Camera geometry data
----

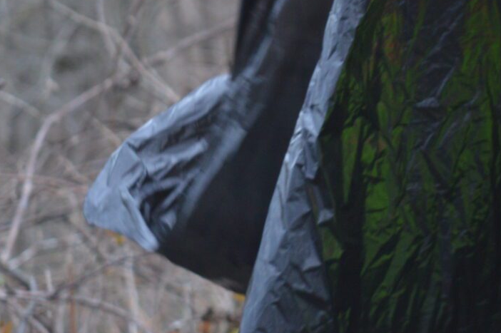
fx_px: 4183
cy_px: -88
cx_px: 702
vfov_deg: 4.5
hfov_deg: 6.8
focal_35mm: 301
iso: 400
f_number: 5.6
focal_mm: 55
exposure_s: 1/25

----

PROBLEM TO WORK ON:
Print every entry above verbatim but drop the images.

WRITTEN REPLY:
fx_px: 4183
cy_px: -88
cx_px: 702
vfov_deg: 4.5
hfov_deg: 6.8
focal_35mm: 301
iso: 400
f_number: 5.6
focal_mm: 55
exposure_s: 1/25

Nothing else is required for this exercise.